Halkın yüzde birini bile temsil etmeyen bir parti lideri, neredeyse yüzde ellisinin oyunu almış olan bir parti hakkında; ‘’biz ne diyorsak onu yapıyorlar’’ diyorsa, o ülkede hem Erdoğan ve Davutoğlu’nun liderliği hem de devlet aygıtının sağlığı sorgulanmalıdır.
Üstelik, yasama, yürütme, yargı organlarının nasıl işleyeceği anayasa ile belirlenmişken, yüzde 0.2’lik bir parti lideri ülkede yargıyı etkileyip ‘’operasyonlar başlattık’’, ‘’bizim kitabımıza göre işliyor’’, ‘’üzerimize gelen altında kalır’’, ‘’yargı istediğimiz noktada’’, ‘’her yerde güçlüyüz’’ gibi tehdîdkâr ve küstahça açıklamalar yapabiliyorsa bu, Cumhuriyet savcılarının sorumluluk sahasına giren bir husustur.
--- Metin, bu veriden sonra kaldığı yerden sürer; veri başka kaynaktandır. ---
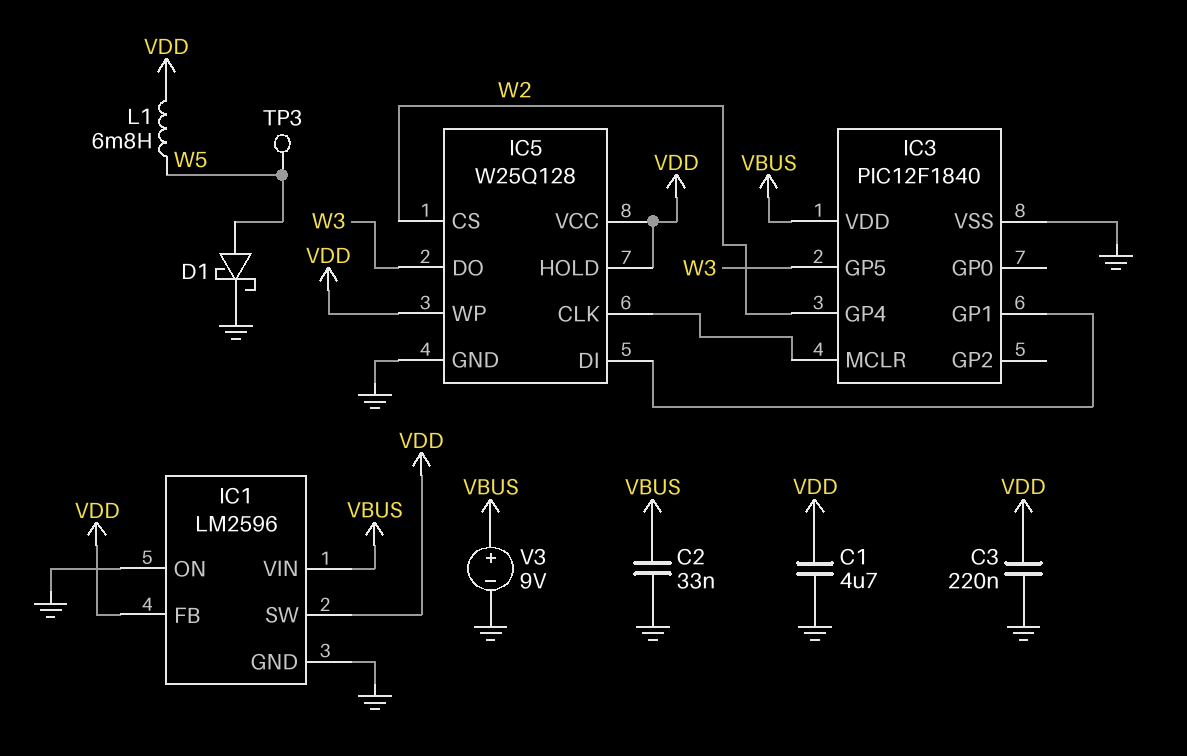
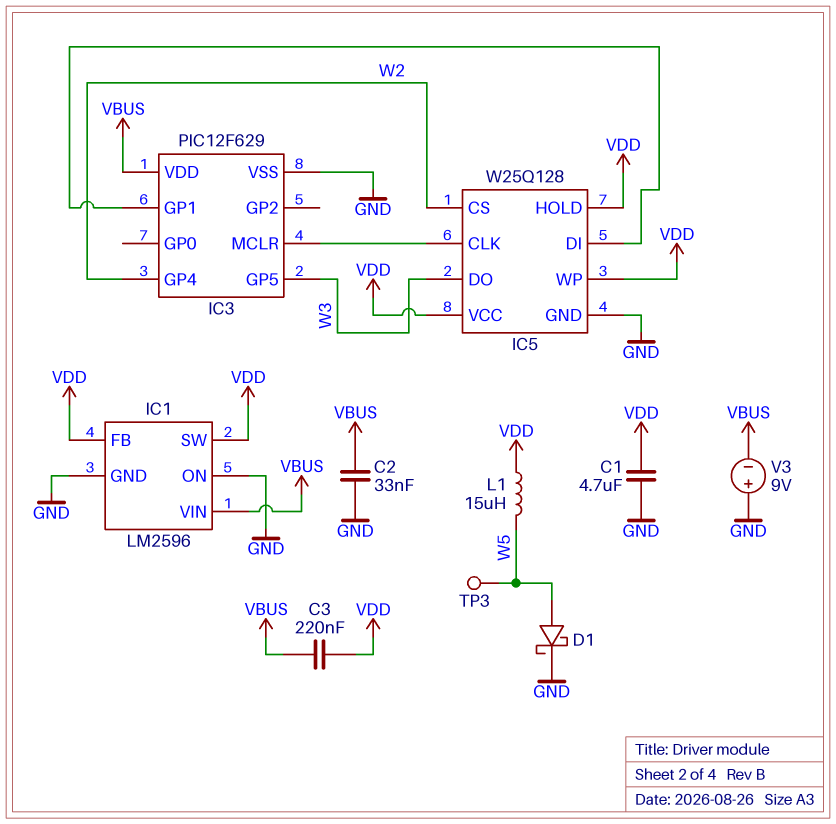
C3: 220nF (GND, VDD) -> 220nF (VBUS, VDD)
IC3: PIC12F1840 -> PIC12F629
L1: 6.8mH (VDD, W5) -> 15uH (VDD, W5)
V3: 9V (plus VBUS, minus GND) -> 9V (plus GND, minus VBUS)

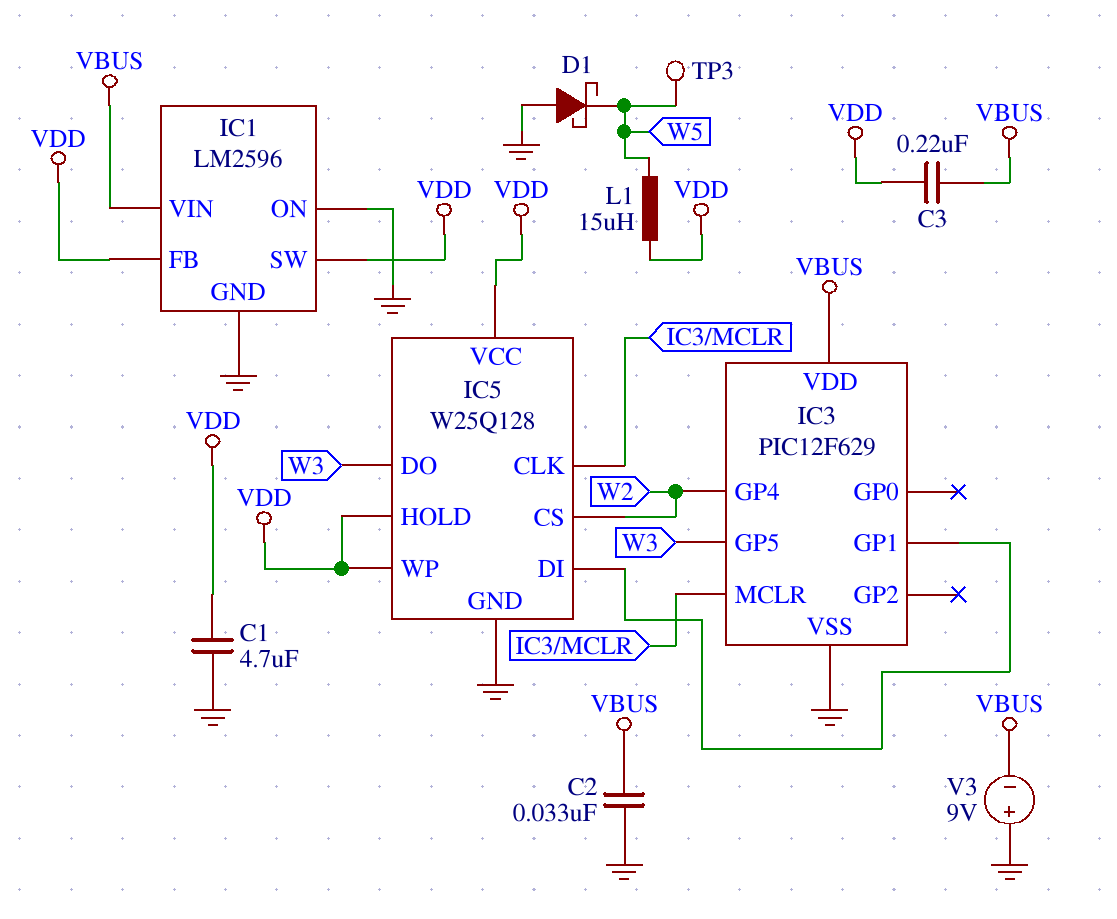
D1: schottky (A W5, K GND) -> schottky (A GND, K W5)

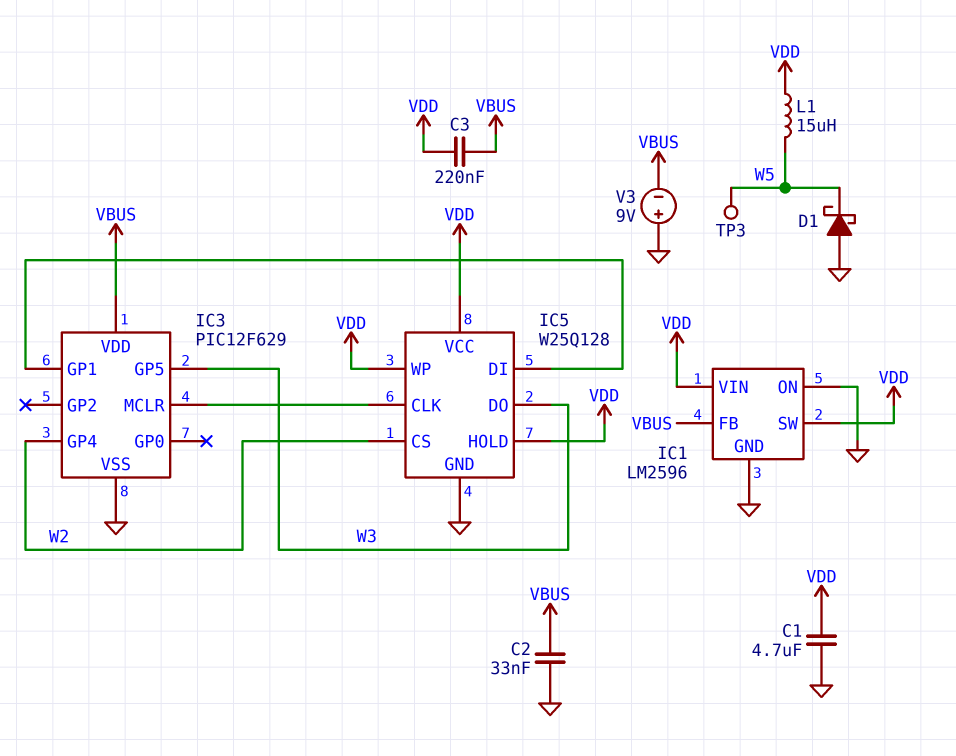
IC1 pin FB: VDD -> VBUS
IC1 pin VIN: VBUS -> VDD

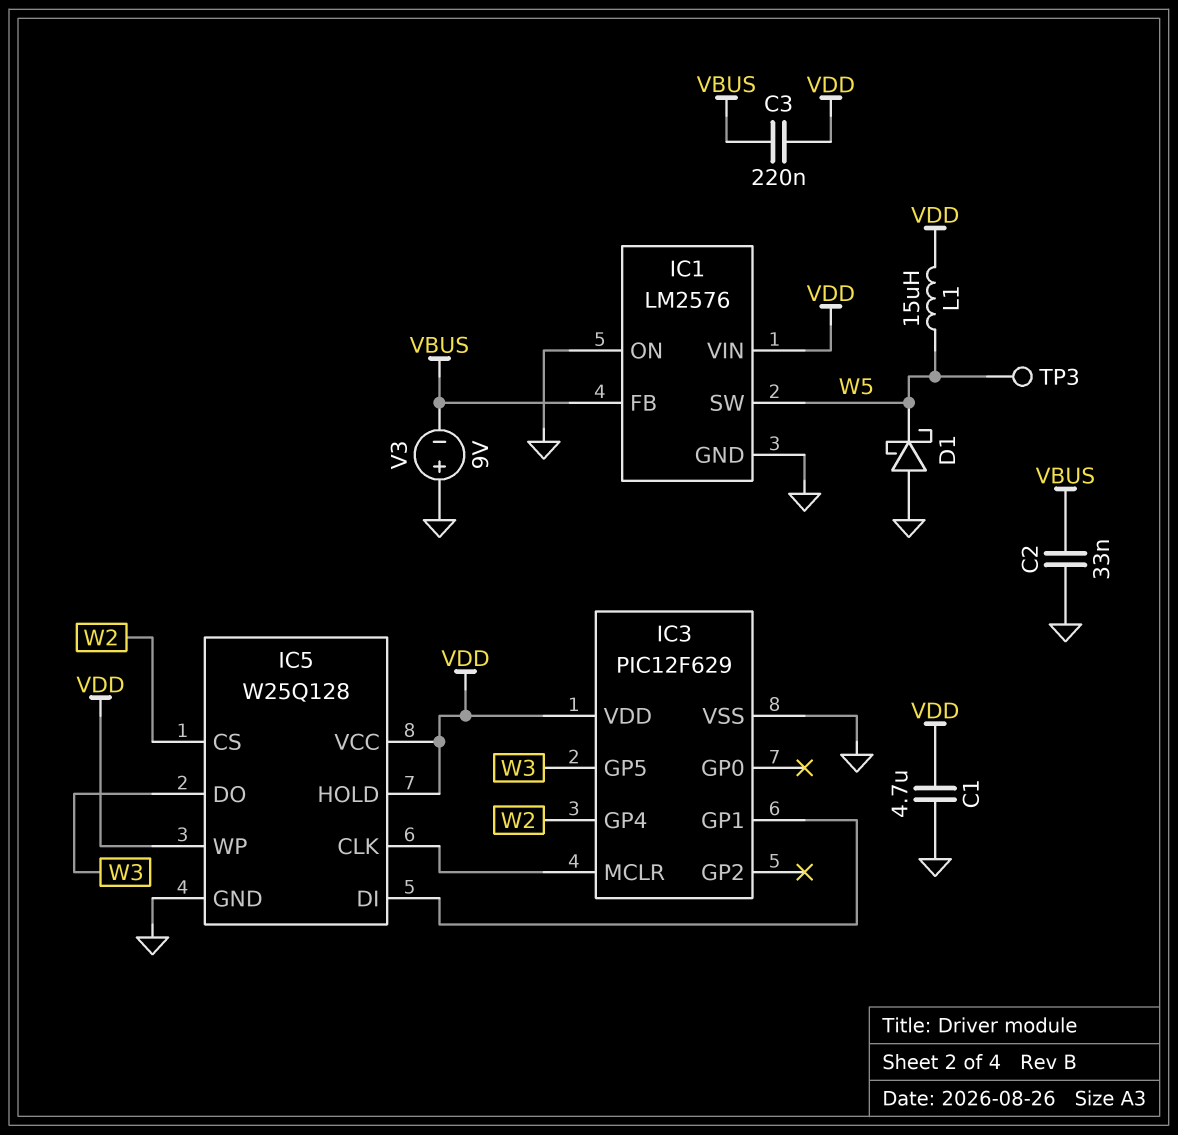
IC1: LM2596 -> LM2576
IC1 pin SW: VDD -> W5
IC3 pin VDD: VBUS -> VDD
Tüm bu açıklamalara ve tehditlere rağmen hem Erdoğan’ın hem Davutoğlu hükümetinin hem de yargının eli kolu bağlı bir vaziyette, süt dökmüş kuzu gibi korku içinde beklemeleri, Ergenekoncu illegal örgütlenmenin geldiği tehlikeli noktayı gözler önüne sermektedir.

‘’Operasyonlar benim planıma göre gidiyor’’, ‘’sadece MİT’te değil her yerde etkiliyim’’ sözlerini yüzde 50 oy alıp hükümet kurma yetkisi kazanmış olan Erdoğan veya Davutoğlu bile söylese, bunlar anayasal sınırları geçtiklerine dâir bir itiraf niteliği taşırlardı. Hâl böyleyken; nedense Perinçek’e, koca Türkiye’de Cemaat mensupları dışında kimse ‘ne oluyor!’ diyemiyor. Perinçek’in Cemaat’i sevmemesi için bu bile başlı başına yeterli bir sebep olurdu.

Sizce; ‘’paralel’’ safsataları ömrünü yitirdiğinde kendimizi gerçek illegal ‘paralel’ yapılanma olan Ergenekon’un kucağında mı bulacağız! Kusura bakmayın ama bu zaten gerçekleşmiş gibi görünmüyor mu?

Ergenekon, Erdoğan eliyle tekrar palazlandı ve Türkiye bugün artık; artan terörü, her gün ölen çocukları ve ülkenin parçalanma ihtimalini konuşuyor. Hepimize geçmiş olsun!